Ege’nin Saklı Köyleri – 2
Ege Bölgesi, tarih boyunca birçok medeniyete ev sahipliği yapmış, doğal güzellikleri, sağlıklı mutfağı, samimi insanları ve birbirinden güzel köyleriyle dikkat çeker. Geçmişten günümüze kalan antik kentleri, masmavi denizi, yemyeşil ormanları ve etkileyici doğasıyla Ege, her zaman ilgi çeker.

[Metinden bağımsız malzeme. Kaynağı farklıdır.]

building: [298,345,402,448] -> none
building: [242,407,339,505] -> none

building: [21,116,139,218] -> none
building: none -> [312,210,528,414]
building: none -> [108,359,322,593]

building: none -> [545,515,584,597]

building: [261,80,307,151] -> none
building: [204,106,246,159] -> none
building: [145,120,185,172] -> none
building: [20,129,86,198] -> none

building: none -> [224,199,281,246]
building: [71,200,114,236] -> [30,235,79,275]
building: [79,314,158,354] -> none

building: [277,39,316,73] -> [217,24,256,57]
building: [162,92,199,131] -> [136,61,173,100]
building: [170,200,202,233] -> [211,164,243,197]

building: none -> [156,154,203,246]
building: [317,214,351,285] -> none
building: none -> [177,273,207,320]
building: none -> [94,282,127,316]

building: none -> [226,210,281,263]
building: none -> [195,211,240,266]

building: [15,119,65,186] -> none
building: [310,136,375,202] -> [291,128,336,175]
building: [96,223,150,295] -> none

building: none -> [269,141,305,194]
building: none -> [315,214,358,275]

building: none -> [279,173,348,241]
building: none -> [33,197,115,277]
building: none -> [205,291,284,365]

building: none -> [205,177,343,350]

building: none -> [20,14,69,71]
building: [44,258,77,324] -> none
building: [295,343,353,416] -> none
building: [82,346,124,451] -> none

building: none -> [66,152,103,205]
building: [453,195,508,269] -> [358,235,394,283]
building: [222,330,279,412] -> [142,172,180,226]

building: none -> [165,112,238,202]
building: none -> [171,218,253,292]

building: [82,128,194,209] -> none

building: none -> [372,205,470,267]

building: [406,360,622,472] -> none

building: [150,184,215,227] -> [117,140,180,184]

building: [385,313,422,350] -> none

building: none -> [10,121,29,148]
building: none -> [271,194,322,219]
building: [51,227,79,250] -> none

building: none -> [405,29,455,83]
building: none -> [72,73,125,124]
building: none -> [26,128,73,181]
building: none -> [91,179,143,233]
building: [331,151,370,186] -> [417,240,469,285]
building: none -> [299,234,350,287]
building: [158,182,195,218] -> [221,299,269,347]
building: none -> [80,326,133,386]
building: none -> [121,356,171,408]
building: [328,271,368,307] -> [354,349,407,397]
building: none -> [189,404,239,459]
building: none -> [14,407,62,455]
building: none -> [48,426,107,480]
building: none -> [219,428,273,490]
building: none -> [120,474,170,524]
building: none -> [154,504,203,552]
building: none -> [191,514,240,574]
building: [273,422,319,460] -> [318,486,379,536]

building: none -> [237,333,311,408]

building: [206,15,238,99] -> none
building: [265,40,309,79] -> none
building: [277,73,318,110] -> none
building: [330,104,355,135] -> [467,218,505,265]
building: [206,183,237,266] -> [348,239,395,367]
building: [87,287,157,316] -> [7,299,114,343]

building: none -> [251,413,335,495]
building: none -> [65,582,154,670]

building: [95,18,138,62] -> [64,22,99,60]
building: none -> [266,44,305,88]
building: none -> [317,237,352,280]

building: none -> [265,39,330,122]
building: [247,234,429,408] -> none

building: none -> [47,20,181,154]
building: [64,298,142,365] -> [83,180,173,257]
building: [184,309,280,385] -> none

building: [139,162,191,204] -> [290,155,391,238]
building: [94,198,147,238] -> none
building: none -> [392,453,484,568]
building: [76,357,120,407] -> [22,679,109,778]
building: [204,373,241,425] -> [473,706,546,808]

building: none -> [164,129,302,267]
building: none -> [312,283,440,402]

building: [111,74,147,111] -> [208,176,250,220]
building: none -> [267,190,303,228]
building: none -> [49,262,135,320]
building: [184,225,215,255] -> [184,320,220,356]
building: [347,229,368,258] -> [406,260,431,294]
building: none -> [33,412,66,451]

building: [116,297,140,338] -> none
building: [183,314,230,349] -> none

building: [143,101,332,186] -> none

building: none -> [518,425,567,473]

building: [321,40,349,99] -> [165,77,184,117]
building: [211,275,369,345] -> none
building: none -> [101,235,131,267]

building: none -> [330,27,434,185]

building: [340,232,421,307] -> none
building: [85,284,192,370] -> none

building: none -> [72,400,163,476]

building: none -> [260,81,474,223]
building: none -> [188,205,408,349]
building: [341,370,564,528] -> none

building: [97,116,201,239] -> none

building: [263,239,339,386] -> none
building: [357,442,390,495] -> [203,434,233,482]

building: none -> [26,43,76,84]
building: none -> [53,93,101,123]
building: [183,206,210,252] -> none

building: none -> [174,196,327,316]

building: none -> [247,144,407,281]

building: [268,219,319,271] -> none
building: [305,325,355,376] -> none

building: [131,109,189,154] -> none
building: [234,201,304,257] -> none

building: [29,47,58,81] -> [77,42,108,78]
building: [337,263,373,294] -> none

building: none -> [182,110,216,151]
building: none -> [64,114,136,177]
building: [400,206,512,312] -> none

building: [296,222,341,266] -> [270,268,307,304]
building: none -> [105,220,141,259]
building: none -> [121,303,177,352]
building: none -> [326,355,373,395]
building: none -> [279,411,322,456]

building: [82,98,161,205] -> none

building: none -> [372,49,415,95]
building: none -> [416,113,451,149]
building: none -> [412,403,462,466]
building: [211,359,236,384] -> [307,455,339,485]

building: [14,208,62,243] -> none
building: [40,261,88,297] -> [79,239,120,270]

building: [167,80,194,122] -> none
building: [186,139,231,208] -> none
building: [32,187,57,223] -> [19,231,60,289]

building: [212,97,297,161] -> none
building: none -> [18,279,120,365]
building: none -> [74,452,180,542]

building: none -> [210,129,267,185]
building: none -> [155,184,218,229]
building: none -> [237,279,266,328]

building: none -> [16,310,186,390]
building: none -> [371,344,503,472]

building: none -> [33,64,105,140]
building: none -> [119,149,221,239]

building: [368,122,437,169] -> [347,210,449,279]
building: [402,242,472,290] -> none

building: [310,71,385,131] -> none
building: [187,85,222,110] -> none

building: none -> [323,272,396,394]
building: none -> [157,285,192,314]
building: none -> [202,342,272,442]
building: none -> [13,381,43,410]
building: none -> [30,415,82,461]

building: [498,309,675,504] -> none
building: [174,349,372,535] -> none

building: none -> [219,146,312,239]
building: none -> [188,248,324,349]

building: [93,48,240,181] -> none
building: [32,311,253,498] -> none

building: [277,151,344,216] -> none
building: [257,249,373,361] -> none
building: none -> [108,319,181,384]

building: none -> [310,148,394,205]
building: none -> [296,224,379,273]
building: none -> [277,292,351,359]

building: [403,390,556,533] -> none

Ege Bölgesi, yurt içi ve yurt dışından binlerce insana ev sahipliği yaparken, aynı zamanda çok az bilinen, keşfedilmeyi bekleyen köylere de sahiptir. Eğer bu bölgeyi ziyaret etmeyi planlıyorsanız, bu köylere uğramayı sakın unutmayın.
Ege’de Görmeden Dönmeyin
Osmanlı döneminden kalma tarihi yapılarıyla geçmişe ışık tutan, camileri, hamamları, çeşmeleri, geleneksel el işçiliğiyle dikkat çeken çarşısı, asırlık çınar ağacı, doğa yürüyüşleriyle ziyaretçilerin dikkatini çeken ve bölgede çekilen sinema film ve dizileriyle halka arasında “Güzelköy” olarak bilinen Muğla’nın Yatağan ilçesine bağlı Bozüyük’ü görmeden,
Narlıdere’nin ilk yerleşim yeri olarak 300 yıl önce Tahtacı Türkmen Alevilerinin kurduğu, belediyenin 10800 metrekarelik alanda, Cemevi, otantik dükkanlar, el sanatları atölyeleri, kahvehaneler, çeşme, fırın, hamam, okul, köy odası gibi tarihi yapılar, köyün sokakları, duvarları kapıları, pencereleri, çatıları, bahçeleri, kaldırımları ve aydınlatmaları 3 yıl süren restorasyon sonrası tarihi dokusuna uygun düzenlenerek ziyarete açılan İzmir’in Narlıdere ilçesinin ortasında yer alan tarihi Yukarıköy‘ün sokaklarında dolaşmadan,
Çeşme ile Mordoğan arasındaki sahil yolunun ortasında sessiz sakin balıkçı bölgesi olan, bir dönemin ünlü dizilerinden Fatmagül’ün Suçu Ne? Dizisinin çekildiği, M.Ö. 1200 yıllarında kurulan on iki İyon devletinden önemli kentlerinden biri olan Erythrai antik kentine de ev sahipliği yapan İzmir’in Çeşme ilçesine bağlı ve ziyaretçilerin Ildır olarak bildiği Ildırı‘yı ziyaret etmeden,
Üç tarafı denizle çevrili bir yarımada üzerine kurulmuş olan geçmişi M.Ö. 3000 yılına dayanan İasos antik kentine ev sahipliği yapan, 19. yüzyılda geçim kaynağı balıkçılık ve zeytinlik olan bir Rum yerleşimi olan, balık restoranları, kafeleri ve sahilleriyle sessiz sakin bir balıkçı yerleşimi olarak ziyaretçilerin ilgisini üzerine çeken Muğla’nın Milas ilçesine bağlı Kıyıkışlacık (İosas)‘ı görmeden,
Bozdağ çevresinde bulunan, denizden 1050 metre yükseklikte yer alan, halk arasında yayla olarak da adlandırılan, adını yanı başındaki 0.84 km2 gölden alan, çevresindeki yerleşimlere göre yaz-kış sıcaklık değeri düşük olan, ekoturizm için uygun olması sebebiyle bölge sakinlerinin kış aylarında 4-5 km ötedeki ovaya taşınan ülkemizin tek köyü olan İzmir’in Ödemiş ilçesine bağlı Gölcük ve göl kenarında bulunan kafelerinde yorgunluk çayı/kahvesi içmeden,
Geçimini balıkçılıkla sağlayan, Meksika’nın Saragossa Körfezi’nde üreyip, atalarının suları olan Bafa Gölü’ne yolculuk serüveni yaşayan Yılanbalığı ile ünlü, bölgede bulunan ekoturizm faaliyetlerine, doğa yürüyüşleri, kampçılık ve kuş gözlemciliğine uygun, Bizans Dönemi’ne ait yapıların olduğu gibi ve Bafa Gölü Tabiat Parkı güzergâhının sonunda yer alan Kışla mezrasında 7. Koğuştaki Mucize sinema filminin bir bölümü burada çekildiği Aydın’ın Söke ilçesine bağlı Serçin‘de yılan balığı yemeden dönmeyin.